# START OF TEXT EXCERPT

During his unannounced trip to Kyiv this week, President Joe Biden spoke admiringly about the resilience of Ukraine's state and democracy. But a year earlier, the United States and its allies harbored grave doubts about Ukraine’s ability to stand up to Russia’s February 24, 2022, invasion.
"The inflated estimates of Russian military capacity and the downplaying of that of Ukraine had real consequences," said Eliot Cohen, professor at the Johns Hopkins School of Advanced International Studies. "They slowed down not only the supply of weaponry to Ukraine but also policymakers' assessment of the realities."
The belief that Ukraine would be quickly defeated prevented the West from supplying Ukraine with heavy military equipment early, agreed British political expert Taras Kuzio.
"Western governments didn't want to give that because they were convinced that Ukraine would be quickly defeated."
The re-examination of these early predictions began within weeks as the Ukrainian army turned back a Russian column driving toward Kyiv. Three primary explanations for the miscalculation have emerged.
Lack of expertise
"Very few people understand Russia sufficiently," said Alexander Vindman, who served as a director for European affairs for the U.S. National Security Council.
"Even fewer people understand Ukraine," he said.
A fundamental flaw was a failure to understand that Ukrainians "are people that had been engaged in a war for eight years, that these are very tough-minded folks," Vindman said, referring to Russia’s annexation of the Crimean Peninsula in 2014 and its backing of separatists in eastern Ukraine.
Kuzio said this misunderstanding was compounded by an approach to post-Soviet history that focuses mainly on the Russian perspective.
"Those advisers to the governments are usually experts in Russia, and they believe that they have some God-given right to be also experts on the other 14 republics of the former U.S.S.R., which is completely ridiculous. It does not happen anywhere else in the world. If you're an expert on Argentina, you're not an expert on Brazil or Mexico," he said.
"Many in the West mistakenly thought Ukraine was just like Russia but weaker, more corrupt, and chaotic," agreed Orysia Lutsevych, head of Chatham House's Ukraine Forum, in an article for The Guardian newspaper. "In fact, while Ukraine is by no means perfect, it is more agile and decentralized, compared to the autocratic and rigid Russian state."
Western analysts also didn't account for the reform of the Ukrainian army since 2014, relying too much on "anecdotal studies of Ukrainian capabilities from 2014-2015," said George Barros, an analyst on Russia and Ukraine at the Institute for the Study of War in Washington.
Kuzio believes that some Russian narratives were making their way into the Western analysis, which exaggerated the East-West divide in Ukraine and the weakness of the Ukrainian state.
Cohen at Johns Hopkins suggested that "even a subconscious acceptance of Russian contempt for Ukraine as a lesser people" might have clouded the Western experts’ analysis.
"Most of the Western expert opinion was based on the narratives Russia has been promoting for the last 30 years," said Ukrainian Ambassador to the U.S. Oksana Markarova in an interview with VOA. She said these narratives, which portrayed Russia as a mighty military force and Ukraine as a weak society that would welcome Russian troops, "originated from the Soviet Union and the Russian Empire."

# END OF TEXT EXCERPT
# START OF RAW RECORDS

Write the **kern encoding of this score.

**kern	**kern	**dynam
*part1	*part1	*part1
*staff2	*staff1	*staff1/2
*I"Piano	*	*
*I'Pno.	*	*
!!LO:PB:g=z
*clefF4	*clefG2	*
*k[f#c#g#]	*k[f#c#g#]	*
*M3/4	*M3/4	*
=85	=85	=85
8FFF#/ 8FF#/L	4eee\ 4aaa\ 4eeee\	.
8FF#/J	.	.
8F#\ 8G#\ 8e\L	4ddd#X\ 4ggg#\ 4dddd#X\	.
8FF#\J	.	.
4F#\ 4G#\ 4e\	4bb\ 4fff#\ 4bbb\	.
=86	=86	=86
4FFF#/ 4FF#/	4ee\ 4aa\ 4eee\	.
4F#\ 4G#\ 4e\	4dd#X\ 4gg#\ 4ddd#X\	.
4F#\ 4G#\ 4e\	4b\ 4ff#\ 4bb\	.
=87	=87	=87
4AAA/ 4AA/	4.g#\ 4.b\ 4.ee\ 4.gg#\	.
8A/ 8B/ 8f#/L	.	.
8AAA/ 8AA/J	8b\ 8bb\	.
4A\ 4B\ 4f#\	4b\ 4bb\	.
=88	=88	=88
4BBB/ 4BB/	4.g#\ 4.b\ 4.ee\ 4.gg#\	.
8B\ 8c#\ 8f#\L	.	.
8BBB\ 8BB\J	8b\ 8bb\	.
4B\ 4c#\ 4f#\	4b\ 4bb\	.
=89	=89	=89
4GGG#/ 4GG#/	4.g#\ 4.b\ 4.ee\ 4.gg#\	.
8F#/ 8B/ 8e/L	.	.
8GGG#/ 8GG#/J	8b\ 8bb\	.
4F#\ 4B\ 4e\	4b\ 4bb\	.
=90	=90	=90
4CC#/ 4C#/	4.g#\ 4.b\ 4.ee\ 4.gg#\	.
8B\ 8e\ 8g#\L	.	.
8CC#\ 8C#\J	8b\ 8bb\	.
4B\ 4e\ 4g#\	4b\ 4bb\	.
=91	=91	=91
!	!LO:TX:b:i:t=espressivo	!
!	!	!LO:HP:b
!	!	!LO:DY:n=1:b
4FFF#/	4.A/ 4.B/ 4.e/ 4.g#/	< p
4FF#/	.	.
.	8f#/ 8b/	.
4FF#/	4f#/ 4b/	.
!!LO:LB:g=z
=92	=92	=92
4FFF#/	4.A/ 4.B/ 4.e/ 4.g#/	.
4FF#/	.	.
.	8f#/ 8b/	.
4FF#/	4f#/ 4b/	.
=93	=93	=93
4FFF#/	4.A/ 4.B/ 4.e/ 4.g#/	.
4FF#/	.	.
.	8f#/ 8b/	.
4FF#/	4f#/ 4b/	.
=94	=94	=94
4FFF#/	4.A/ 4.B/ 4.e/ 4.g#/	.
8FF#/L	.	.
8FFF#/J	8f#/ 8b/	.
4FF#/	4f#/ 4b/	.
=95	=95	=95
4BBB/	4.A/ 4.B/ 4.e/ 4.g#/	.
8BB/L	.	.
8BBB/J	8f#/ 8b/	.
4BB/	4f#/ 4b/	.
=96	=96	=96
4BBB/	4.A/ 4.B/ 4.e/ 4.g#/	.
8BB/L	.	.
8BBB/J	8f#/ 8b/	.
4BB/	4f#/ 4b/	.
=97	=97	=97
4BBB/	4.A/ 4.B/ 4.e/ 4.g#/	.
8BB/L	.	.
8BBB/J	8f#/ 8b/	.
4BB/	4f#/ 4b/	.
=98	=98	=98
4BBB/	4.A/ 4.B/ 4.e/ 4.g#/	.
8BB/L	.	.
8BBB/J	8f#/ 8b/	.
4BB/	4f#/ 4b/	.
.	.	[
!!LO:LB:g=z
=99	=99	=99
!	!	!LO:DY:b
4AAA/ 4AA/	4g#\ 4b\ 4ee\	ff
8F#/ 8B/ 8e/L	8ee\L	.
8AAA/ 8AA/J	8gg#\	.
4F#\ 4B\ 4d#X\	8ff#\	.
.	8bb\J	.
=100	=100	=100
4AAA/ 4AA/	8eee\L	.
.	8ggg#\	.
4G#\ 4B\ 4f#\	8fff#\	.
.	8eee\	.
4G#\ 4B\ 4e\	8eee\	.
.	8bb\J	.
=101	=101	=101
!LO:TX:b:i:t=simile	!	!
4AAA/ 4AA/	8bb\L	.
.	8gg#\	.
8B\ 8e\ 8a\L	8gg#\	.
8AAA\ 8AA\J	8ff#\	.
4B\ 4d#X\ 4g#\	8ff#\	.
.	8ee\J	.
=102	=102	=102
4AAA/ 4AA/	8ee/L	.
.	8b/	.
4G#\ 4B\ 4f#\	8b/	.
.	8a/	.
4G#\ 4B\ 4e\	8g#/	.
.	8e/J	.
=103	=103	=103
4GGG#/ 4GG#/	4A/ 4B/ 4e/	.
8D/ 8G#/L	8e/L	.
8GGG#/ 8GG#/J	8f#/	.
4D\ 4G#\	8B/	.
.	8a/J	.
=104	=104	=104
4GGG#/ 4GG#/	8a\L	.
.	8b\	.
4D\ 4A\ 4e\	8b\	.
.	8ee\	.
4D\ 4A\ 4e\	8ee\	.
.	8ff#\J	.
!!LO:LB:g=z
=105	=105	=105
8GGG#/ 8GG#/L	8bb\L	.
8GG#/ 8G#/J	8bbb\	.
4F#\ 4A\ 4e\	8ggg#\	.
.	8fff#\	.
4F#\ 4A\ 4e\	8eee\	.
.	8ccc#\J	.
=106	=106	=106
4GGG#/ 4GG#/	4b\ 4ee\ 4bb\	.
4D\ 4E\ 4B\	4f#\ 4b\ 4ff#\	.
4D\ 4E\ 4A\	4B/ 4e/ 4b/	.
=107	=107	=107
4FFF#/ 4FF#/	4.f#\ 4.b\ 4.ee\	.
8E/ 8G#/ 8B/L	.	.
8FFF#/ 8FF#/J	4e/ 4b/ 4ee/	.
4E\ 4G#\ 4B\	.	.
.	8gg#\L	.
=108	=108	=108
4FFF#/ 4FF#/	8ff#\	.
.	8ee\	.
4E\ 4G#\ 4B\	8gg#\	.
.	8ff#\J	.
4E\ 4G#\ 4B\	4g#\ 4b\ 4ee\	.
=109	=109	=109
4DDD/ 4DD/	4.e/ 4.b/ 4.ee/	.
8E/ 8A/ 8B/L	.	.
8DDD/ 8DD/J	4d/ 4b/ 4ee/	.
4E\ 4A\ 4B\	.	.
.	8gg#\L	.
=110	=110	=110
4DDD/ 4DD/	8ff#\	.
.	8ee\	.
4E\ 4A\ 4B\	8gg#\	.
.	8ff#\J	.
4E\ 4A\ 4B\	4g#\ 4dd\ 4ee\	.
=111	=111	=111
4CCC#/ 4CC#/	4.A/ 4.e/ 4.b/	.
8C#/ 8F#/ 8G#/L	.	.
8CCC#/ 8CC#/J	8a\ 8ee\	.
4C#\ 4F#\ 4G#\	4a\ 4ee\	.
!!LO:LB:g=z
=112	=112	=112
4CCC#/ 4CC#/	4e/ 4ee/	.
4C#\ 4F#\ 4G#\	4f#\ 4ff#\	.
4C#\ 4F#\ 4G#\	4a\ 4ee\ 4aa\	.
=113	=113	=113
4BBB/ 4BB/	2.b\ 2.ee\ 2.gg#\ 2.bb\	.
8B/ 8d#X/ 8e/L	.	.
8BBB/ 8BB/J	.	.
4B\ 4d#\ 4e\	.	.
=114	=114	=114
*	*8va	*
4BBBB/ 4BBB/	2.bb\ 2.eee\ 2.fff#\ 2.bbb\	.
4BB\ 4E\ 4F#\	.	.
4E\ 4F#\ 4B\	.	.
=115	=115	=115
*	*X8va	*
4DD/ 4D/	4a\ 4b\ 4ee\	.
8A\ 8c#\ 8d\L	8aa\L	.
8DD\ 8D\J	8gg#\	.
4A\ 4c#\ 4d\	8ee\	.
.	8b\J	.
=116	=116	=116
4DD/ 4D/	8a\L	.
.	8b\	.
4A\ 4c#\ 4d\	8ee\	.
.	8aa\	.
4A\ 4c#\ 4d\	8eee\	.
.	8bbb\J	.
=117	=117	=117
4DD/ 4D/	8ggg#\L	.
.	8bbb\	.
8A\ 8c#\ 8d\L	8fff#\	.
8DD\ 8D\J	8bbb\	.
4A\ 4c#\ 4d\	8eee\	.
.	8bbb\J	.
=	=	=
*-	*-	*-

# END OF RAW RECORDS

WORK TO DO:
Please write out the stretch of the article on Western misjudgments of Ukraine from "The re-examination of" through "the Russian perspective.". Rely only on the article on Western misjudgments of Ukraine, not on the records.

RESPONSE BELOW:
The re-examination of these early predictions began within weeks as the Ukrainian army turned back a Russian column driving toward Kyiv. Three primary explanations for the miscalculation have emerged.
Lack of expertise
"Very few people understand Russia sufficiently," said Alexander Vindman, who served as a director for European affairs for the U.S. National Security Council.
"Even fewer people understand Ukraine," he said.
A fundamental flaw was a failure to understand that Ukrainians "are people that had been engaged in a war for eight years, that these are very tough-minded folks," Vindman said, referring to Russia’s annexation of the Crimean Peninsula in 2014 and its backing of separatists in eastern Ukraine.
Kuzio said this misunderstanding was compounded by an approach to post-Soviet history that focuses mainly on the Russian perspective.